April 16, 2024

Rural Issues: Making hay while the sun shines

I have a love/hate relationship with hay season on our farm. The goal of course is to harvest at a time when the grasses and/or legumes are at just the right stage of maturity.

As the plants advance from the vegetative state to the seed stage, they become higher in fiber and lower in protein, digestibility and palatability. We try to cut at a time of optimum nutrition, but even more importantly in a three-day window with no rain and good curing conditions.

Rain can cause leaf loss and leaching of nutrients from the hay. You do not want to leave it too many days in the hot sun as the hay could bleach and become overly dry and brittle.

Finding that three-day window when the hay was at optimum stage for cutting was a challenge this year. Here in mid-Missouri we were getting just enough rain every couple of days to keep us out of the hay field.

We never want to “turn off the tap” because once those rains stop moving through, we fear they will not come back. We got lucky, though, and when it was dry enough to mow, there were a couple of days when the blue skies were dotted with cumulus clouds and there was just enough of a breeze to cure the hay nicely.

Tedding, raking and baling went well, other than a breakdown on the big round baler that took most of an afternoon to repair. We are satisfied the big round bales will provide the nutrients needed for our cow herd during the winter months.

We also put up a few hundred small square bales each year. Looking back over the past two decades, we typically haul that hay in on the first hottest day of the summer.

I am certainly not as much help bucking those bales or stacking them on the wagon as I used to be, but we are fortunate to have a young brother-sister crew not only willing to help us out, but who enjoy the experience. There are few things that smell better than a barn filled with this season’s hay crop.

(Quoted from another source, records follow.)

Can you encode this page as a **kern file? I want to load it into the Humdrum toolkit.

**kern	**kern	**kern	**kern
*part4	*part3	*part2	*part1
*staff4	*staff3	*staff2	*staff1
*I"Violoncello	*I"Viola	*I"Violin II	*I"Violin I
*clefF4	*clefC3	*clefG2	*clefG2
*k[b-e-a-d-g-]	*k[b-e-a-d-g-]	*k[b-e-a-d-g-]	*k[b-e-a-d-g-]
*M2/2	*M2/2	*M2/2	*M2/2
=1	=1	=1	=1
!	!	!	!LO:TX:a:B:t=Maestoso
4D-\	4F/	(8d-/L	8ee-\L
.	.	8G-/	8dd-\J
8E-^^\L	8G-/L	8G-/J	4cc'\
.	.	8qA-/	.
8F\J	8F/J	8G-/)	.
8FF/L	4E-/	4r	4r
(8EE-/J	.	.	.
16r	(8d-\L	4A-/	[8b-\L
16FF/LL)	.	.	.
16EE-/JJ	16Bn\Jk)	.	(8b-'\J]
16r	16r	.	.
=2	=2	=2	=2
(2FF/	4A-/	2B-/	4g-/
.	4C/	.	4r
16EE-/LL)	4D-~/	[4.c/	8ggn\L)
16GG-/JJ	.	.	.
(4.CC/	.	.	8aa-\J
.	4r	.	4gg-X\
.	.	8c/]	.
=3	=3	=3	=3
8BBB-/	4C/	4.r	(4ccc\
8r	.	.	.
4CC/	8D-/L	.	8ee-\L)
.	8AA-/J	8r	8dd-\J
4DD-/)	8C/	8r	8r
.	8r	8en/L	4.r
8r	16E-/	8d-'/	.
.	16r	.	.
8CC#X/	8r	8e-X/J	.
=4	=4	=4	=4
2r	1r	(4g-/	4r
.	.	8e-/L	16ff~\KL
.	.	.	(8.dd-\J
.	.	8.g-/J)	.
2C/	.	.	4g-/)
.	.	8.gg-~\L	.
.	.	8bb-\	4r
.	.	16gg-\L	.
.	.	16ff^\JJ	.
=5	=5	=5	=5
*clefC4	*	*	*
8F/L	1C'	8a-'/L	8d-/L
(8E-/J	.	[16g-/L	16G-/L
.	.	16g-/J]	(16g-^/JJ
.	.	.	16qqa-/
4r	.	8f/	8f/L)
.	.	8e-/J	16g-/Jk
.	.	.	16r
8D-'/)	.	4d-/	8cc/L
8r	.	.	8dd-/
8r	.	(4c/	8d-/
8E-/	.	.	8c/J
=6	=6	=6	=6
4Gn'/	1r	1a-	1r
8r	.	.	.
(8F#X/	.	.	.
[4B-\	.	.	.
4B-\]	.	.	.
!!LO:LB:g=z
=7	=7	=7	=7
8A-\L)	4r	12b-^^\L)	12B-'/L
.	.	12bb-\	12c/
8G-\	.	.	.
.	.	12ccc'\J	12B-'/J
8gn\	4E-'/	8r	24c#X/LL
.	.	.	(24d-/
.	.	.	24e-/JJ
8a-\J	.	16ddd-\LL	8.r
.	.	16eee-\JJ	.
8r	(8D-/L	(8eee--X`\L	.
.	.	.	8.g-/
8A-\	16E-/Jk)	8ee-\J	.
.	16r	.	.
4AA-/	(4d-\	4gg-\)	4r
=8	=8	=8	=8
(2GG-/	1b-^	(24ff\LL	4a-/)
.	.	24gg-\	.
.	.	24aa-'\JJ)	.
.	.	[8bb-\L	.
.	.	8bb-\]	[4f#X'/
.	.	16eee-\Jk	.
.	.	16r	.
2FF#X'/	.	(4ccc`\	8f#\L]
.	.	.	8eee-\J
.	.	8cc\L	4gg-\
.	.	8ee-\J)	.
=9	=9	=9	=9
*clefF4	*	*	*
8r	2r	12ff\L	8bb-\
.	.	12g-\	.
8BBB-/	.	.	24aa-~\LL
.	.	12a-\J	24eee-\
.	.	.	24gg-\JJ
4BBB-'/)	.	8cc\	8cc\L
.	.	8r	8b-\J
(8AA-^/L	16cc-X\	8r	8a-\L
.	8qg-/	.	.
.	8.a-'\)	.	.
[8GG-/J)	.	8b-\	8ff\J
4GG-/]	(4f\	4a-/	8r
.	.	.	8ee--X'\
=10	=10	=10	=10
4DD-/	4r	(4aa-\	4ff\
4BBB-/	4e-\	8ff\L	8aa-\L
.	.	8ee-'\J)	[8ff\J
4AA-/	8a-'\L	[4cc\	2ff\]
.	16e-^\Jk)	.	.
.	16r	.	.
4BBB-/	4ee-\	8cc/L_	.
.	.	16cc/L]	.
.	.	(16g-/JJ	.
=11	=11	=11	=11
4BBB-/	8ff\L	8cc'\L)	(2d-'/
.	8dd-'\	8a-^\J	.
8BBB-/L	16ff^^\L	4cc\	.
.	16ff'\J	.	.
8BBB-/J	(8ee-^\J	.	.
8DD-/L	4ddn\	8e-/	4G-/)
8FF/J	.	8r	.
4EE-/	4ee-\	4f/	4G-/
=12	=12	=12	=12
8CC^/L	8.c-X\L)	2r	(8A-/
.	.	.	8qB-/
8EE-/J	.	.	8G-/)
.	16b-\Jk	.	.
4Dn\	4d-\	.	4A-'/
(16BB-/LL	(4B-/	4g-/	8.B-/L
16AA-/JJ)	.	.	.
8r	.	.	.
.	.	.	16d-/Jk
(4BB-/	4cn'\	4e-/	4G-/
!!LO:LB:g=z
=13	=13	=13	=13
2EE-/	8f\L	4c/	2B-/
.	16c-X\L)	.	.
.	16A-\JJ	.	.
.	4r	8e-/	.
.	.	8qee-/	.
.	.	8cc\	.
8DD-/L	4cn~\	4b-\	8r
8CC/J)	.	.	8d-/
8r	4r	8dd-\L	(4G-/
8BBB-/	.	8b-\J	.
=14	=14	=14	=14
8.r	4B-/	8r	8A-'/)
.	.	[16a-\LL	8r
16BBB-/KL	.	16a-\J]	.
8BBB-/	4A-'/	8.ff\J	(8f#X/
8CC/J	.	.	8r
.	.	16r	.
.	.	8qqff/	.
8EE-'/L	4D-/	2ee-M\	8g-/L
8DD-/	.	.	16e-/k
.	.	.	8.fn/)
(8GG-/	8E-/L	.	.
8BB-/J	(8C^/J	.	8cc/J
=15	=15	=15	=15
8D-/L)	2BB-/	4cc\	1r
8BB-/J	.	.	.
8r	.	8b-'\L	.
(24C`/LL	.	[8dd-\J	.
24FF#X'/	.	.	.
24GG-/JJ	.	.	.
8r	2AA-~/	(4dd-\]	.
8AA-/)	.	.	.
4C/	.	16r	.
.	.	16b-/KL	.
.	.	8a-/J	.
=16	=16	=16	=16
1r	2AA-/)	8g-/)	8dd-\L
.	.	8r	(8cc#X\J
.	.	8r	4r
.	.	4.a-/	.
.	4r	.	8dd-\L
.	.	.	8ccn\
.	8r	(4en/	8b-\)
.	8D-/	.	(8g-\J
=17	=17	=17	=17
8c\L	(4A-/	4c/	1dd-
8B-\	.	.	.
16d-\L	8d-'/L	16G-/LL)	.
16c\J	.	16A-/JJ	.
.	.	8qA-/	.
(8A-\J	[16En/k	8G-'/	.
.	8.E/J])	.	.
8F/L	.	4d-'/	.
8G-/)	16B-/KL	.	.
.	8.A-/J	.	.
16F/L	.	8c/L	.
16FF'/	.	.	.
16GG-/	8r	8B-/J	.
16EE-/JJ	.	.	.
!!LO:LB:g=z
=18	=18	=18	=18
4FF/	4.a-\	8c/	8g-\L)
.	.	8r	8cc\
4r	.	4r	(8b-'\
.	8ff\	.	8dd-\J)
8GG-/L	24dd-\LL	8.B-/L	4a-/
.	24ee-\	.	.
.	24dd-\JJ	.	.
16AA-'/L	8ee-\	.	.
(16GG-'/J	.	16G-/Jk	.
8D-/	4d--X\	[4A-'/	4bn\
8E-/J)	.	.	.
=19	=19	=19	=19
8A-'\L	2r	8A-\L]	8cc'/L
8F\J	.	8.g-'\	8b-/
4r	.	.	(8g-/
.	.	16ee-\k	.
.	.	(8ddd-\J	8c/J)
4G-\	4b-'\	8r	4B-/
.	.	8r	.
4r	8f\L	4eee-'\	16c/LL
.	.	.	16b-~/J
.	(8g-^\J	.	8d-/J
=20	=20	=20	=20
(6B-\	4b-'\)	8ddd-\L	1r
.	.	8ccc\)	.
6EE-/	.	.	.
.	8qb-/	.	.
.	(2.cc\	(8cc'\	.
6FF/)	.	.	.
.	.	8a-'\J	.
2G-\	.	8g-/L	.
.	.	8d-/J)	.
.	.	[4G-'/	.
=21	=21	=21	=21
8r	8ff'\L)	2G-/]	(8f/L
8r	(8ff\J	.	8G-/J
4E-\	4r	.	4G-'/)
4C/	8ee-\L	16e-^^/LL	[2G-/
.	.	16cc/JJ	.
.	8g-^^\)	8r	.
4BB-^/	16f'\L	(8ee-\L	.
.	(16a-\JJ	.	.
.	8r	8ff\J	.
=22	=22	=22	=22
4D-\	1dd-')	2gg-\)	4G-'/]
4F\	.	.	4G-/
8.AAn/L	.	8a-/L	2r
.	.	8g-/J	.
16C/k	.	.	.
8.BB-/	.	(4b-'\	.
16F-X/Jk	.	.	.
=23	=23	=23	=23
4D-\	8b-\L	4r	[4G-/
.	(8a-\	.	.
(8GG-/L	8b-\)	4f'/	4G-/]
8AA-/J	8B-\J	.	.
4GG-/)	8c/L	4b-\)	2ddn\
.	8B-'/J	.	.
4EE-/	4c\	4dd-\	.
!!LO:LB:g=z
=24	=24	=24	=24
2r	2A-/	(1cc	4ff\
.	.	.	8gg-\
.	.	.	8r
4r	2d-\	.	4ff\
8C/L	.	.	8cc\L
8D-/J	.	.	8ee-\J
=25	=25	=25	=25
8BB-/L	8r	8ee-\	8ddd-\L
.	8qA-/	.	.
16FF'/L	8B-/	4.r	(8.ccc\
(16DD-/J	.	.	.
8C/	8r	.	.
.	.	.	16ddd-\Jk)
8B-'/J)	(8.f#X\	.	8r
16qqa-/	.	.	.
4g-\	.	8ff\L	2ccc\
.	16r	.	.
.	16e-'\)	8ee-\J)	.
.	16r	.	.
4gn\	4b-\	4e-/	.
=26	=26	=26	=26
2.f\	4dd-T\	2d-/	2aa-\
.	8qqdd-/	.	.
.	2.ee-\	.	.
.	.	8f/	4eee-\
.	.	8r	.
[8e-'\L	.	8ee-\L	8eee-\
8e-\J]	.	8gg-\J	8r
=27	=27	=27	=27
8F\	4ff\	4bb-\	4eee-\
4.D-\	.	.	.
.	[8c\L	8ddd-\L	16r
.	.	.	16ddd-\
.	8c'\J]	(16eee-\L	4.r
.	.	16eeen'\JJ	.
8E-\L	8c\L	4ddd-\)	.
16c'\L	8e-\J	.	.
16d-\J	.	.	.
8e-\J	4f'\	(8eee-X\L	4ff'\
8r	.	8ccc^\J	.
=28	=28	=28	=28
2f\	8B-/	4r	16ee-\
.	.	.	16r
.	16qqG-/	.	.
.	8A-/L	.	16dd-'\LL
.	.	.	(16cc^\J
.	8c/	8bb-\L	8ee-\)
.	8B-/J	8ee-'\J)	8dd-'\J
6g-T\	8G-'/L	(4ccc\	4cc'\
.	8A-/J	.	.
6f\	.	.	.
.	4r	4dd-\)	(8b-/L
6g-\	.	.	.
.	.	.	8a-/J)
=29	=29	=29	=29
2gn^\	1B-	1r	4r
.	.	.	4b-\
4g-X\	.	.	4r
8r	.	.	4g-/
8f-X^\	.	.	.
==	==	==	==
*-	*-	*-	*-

With summer’s hot breath on my neck and sweat trickling down my nose and fogging my glasses, I look to the heavens and offer a quick prayer of gratitude for the good help, the good hay and the good conditions.

Losing part of a hay crop to a pop-up rainstorm is deflating and can be costly. I know. It has happened to us before.

Many farmers today are armed with a toolbox full of new hybrids, pesticides, herbicides, tillage equipment, the best fly control and nutritional plans for your livestock, computer programs designed for precision application of herbicides, fertilizer and pesticides. GPS can be used for field mapping, soil sampling, farm planning, tractor guidance, crop scouting, variable rate applications and yield mapping.

Yet still we are unable to control the one factor that has the most impact on our livelihood: Weather.

Cyndi Young-Puyear

Cyndi Young-Puyear

Cyndi Young-Puyear is farm director and operations manager for Brownfield Network.